On Monday, Cardinal Mario Poli, who took over from Francis as archbishop of Buenos Aires, led a Mass in honor of the unborn child that takes place every year on the feast of the Annunciation. Usually celebrated on March 25, nine months before the birth of Jesus on Christmas, this year the celebration was transferred to April 9 because it fell on a Palm Sunday.

Contemplating the Annunciation, Poli said in a Buenos Aires cathedral, “we confess that life is the most beautiful and real gift we humans have,” and also that it’s sacred, because God considered it “worthy of His divinity.”

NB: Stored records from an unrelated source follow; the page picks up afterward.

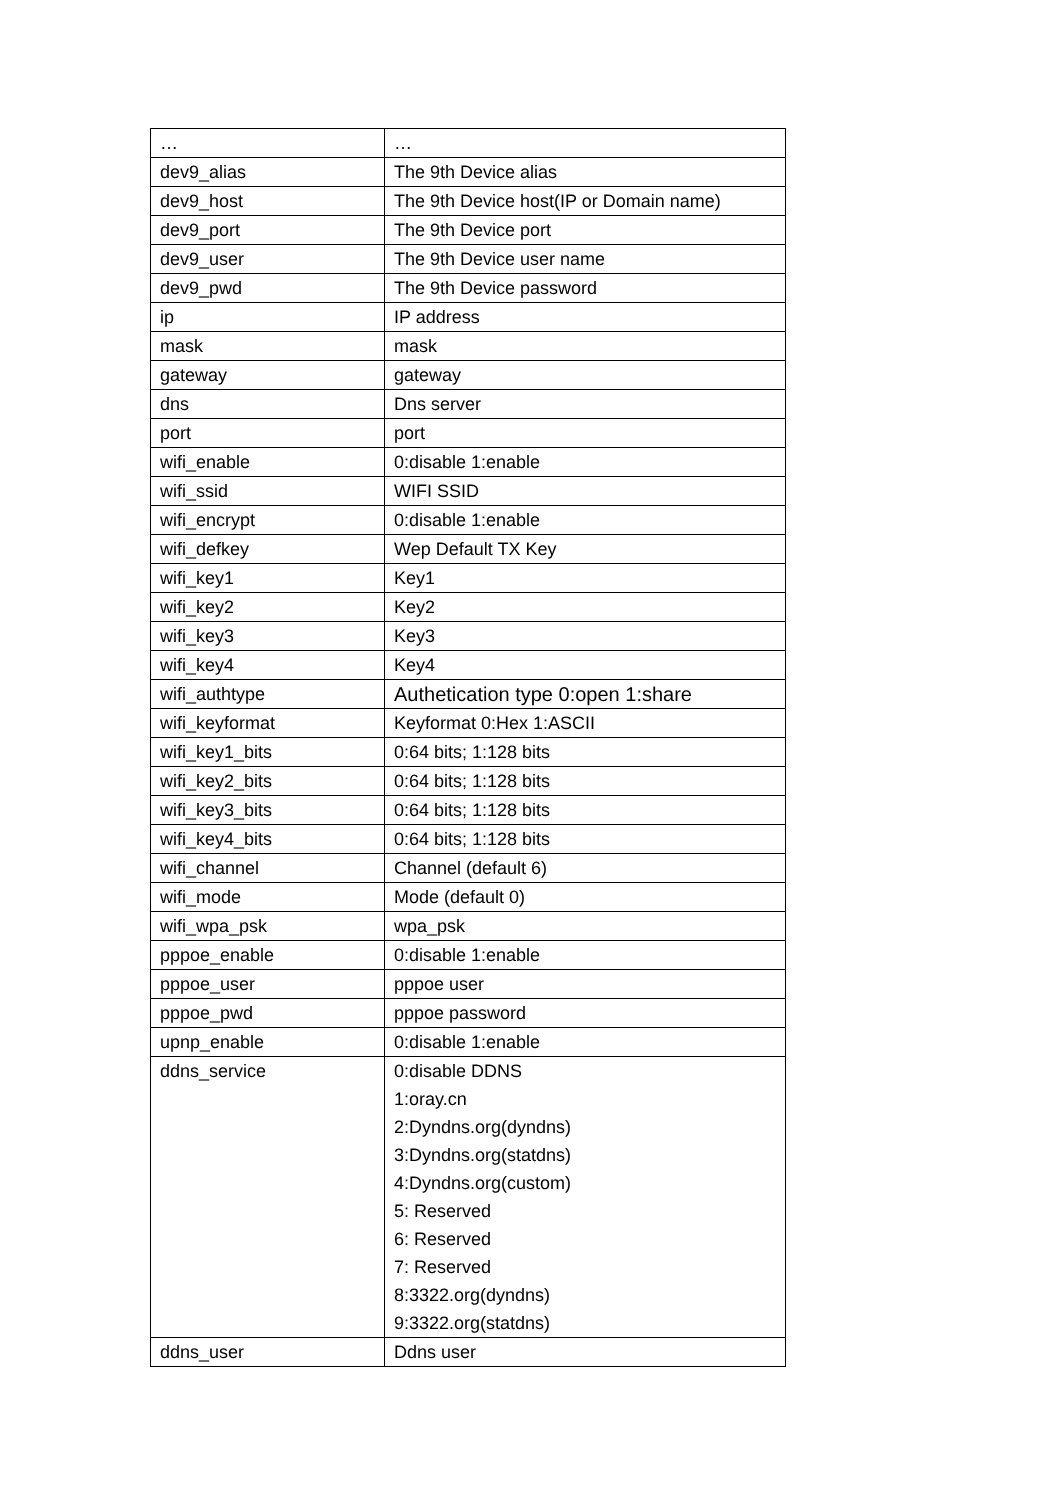| … | … |
| dev9_alias | The 9th Device alias |
| dev9_host | The 9th Device host(IP or Domain name) |
| dev9_port | The 9th Device port |
| dev9_user | The 9th Device user name |
| dev9_pwd | The 9th Device password |
| ip | IP address |
| mask | mask |
| gateway | gateway |
| dns | Dns server |
| port | port |
| wifi_enable | 0:disable 1:enable |
| wifi_ssid | WIFI SSID |
| wifi_encrypt | 0:disable 1:enable |
| wifi_defkey | Wep Default TX Key |
| wifi_key1 | Key1 |
| wifi_key2 | Key2 |
| wifi_key3 | Key3 |
| wifi_key4 | Key4 |
| wifi_authtype | Authetication type 0:open 1:share |
| wifi_keyformat | Keyformat 0:Hex 1:ASCII |
| wifi_key1_bits | 0:64 bits; 1:128 bits |
| wifi_key2_bits | 0:64 bits; 1:128 bits |
| wifi_key3_bits | 0:64 bits; 1:128 bits |
| wifi_key4_bits | 0:64 bits; 1:128 bits |
| wifi_channel | Channel (default 6) |
| wifi_mode | Mode (default 0) |
| wifi_wpa_psk | wpa_psk |
| pppoe_enable | 0:disable 1:enable |
| pppoe_user | pppoe user |
| pppoe_pwd | pppoe password |
| upnp_enable | 0:disable 1:enable |
| ddns_service | 0:disable DDNS 1:oray.cn 2:Dyndns.org(dyndns) 3:Dyndns.org(statdns) 4:Dyndns.org(custom) 5: Reserved 6: Reserved 7: Reserved 8:3322.org(dyndns) 9:3322.org(statdns) |
| ddns_user | Ddns user |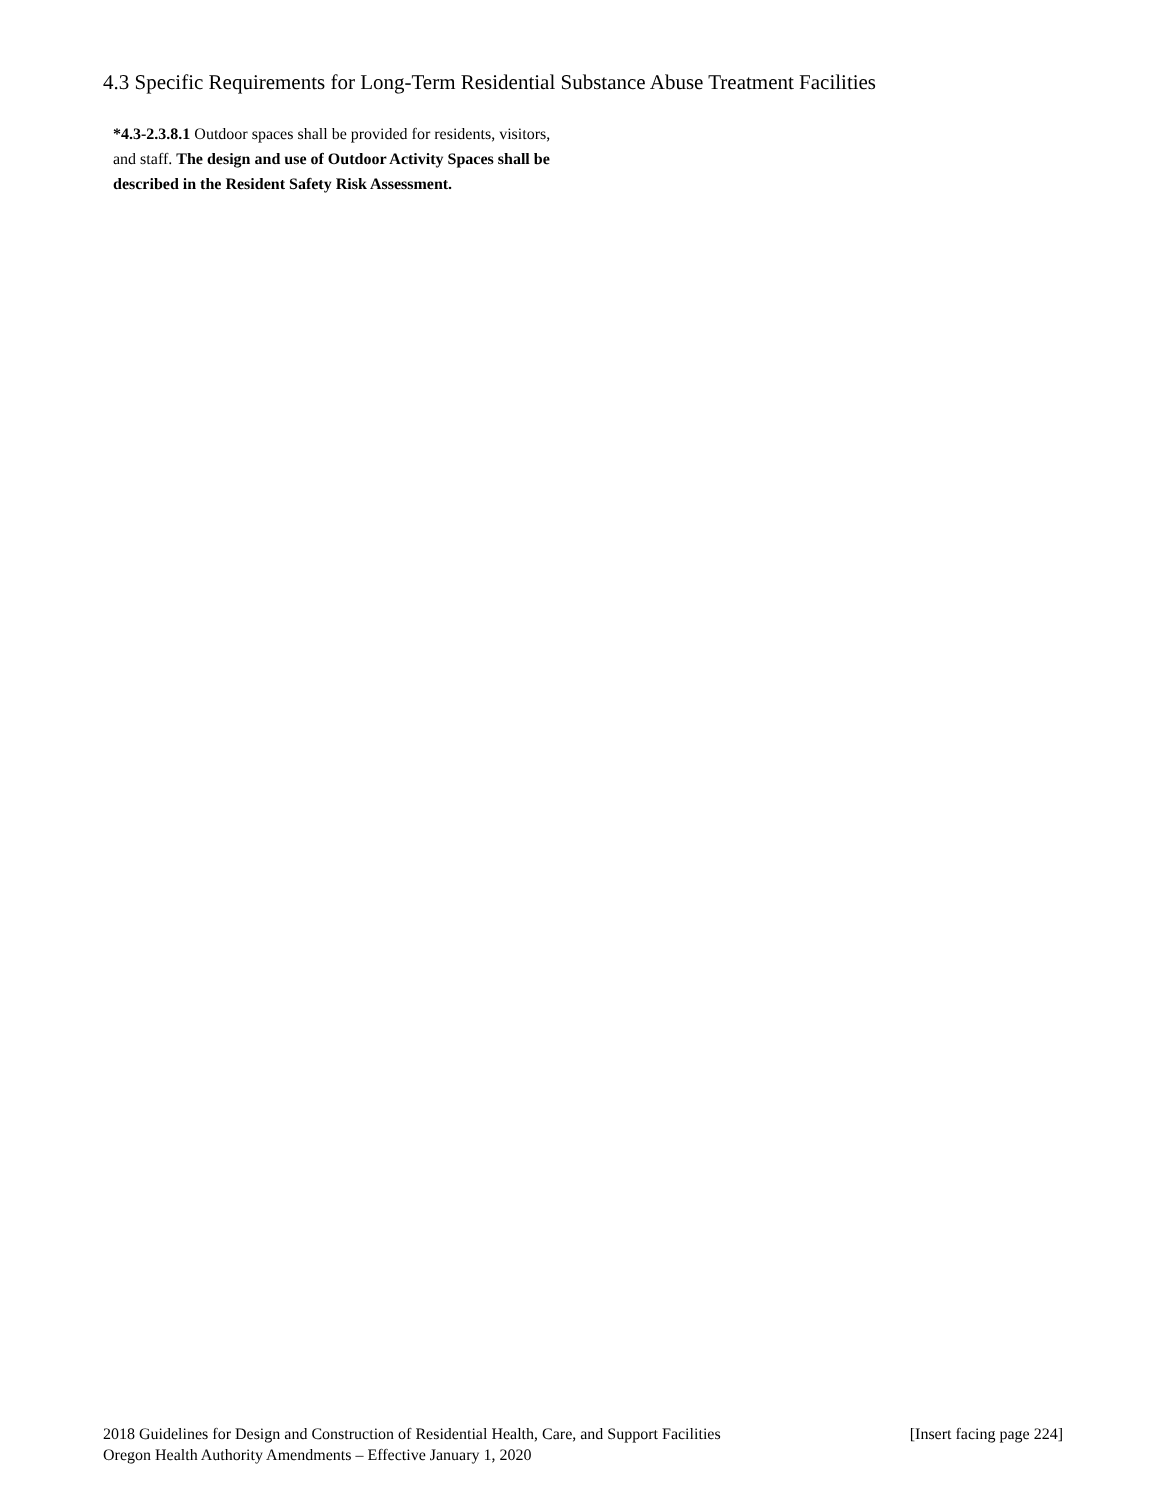4.3 Specific Requirements for Long-Term Residential Substance Abuse Treatment Facilities
*4.3-2.3.8.1 Outdoor spaces shall be provided for residents, visitors, and staff. The design and use of Outdoor Activity Spaces shall be described in the Resident Safety Risk Assessment.
2018 Guidelines for Design and Construction of Residential Health, Care, and Support Facilities [Insert facing page 224]
Oregon Health Authority Amendments – Effective January 1, 2020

Quoting Francis’s 2014 apostolic exhortation Evangelii Gaudium, Poli said that it’s a matter of “internal consistency of our message about the value of the human person … the Church cannot be expected to change her position on this question.”

“This is not something subject to alleged reforms or ‘modernizations’,” Poli said, still quoting his predecessor. “It is not ‘progressive’ to try to resolve problems by eliminating a human life. On the other hand, it is also true that we have done little to adequately accompany women in very difficult situations, where abortion appears as a quick solution to their profound anguish, especially when the life developing within them is the result of rape or a situation of extreme poverty.”

When he was still Jorge Mario Bergoglio, archbishop of Buenos Aires, Pope Francis supported the initiative known as A Rosary for Life, that includes a Mass in the cathedral and Eucharistic adoration.